• Source document:
War Song is the first video clip taken from the up and coming film 1 Day, which is set on the ‘mean’ streets of Birmingham.

1 Day will be released in cinemas on the November 6th 2009. However I am guessing that this film will only be released in “select” cinemas… but I could be wrong. Please feel free to correct me producers if I am in fact wrong.  

Via Pbleepd Blog

What is this scene depicting…. gang banging on the streets of Birmingham???  

The UK just loves to follow fashion! LOL!!!!

The Bloods and Crips have a lot to answer for……………..

Click here to view the official 1 Day website / trailers.

So who plans on venturing out to see this film?

14 replies »

  1. the actual film is actuallly quite funny!!!
    i went to the premier fffing and blinding and i came out actuallly impressed
    theres a message in there its not all about glorification of gang culture
    but its starts from an honest basic level!! of yes the idolisation of american street culture but theres a few twists and turns in there that make it almost a musical version of boys in the hood!!!!
    ( you lot know me i will speak my mind and cuss or ignore this type of thing … but this film goes deeper ( it actuallly depicts black street culture in a way I HAVE NEVER SEEN BEFORE ON BRITISH TELEVISION)
    THERES SOME BITS THAT WILL HAVE YOU CRACKING UP WITH LAUGHTER if you are open enough to see it for what it is….

• Given data:
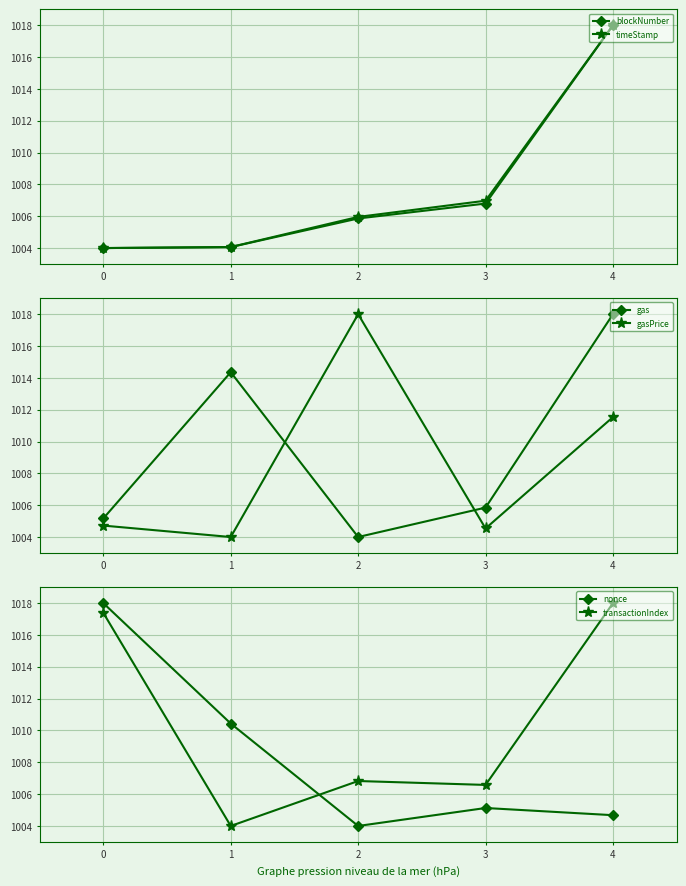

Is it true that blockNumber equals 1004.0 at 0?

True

• Instruction A: List every title of a film or video clip that the blog post about the film 1 Day names.
• Instruction B: Carry on the blog post about the film 1 Day, starting after its final line.

• Expected output A:
- War Song
- 1 Day
- boys in the hood

• Expected output B:
    i think this film far far far outshines any of the recent ( uk street films i have seen) including the series on tv that i cant remember… check it out peeps ..

  2. its one of those… i think some of the characters and actors in this film may get work.. if it blows up sufficiantly!!… the main guy the main character actuallly looks like rodney p younger brother … .. its one of those ones … far outshines the things ive seen on tv lately….

    theres scenes in church…… scenes in different places… it kinda give you a typical backdrop of ghetto normal life too….
    theres a twist.. and a kinda moral to it.. but you got to watch it to see it……
    i actuallly want this film in my house….
    and i dont want none of the normal stuff i’m seeing on tv…

  3. @Tyisicloser: you’re right it’s just like a musical of Boys In The Hood

    I went to a screening of it and at first I was like ‘WTF?’ but it’s quite a good film, even though I believe it certainly does glorify gun culture

    There are definitely some bits that will have you laughing hard – the Jamaican granny is so funny.

  4. This film was selected for the Times BFI film festival, which is currently running and they don’t accept NO rubbish believe that lol,… I think it has a few respected people from the film making industry behind it as well, I remember reading up … the producer and diredtor If I think.

    anyway, I’m looking forward to seeing this, quality black cinema is long over due in this country!

  5. Read about this film a few days ago, and to be honest kind of dismissed it – a hip hop musical set in Birmingham? Made by some old white lady??
    But by the comments above it seems I was too quick to judge it without actually seeing it. I’ll have to check it out now!

    @FR how would you define Black cinema?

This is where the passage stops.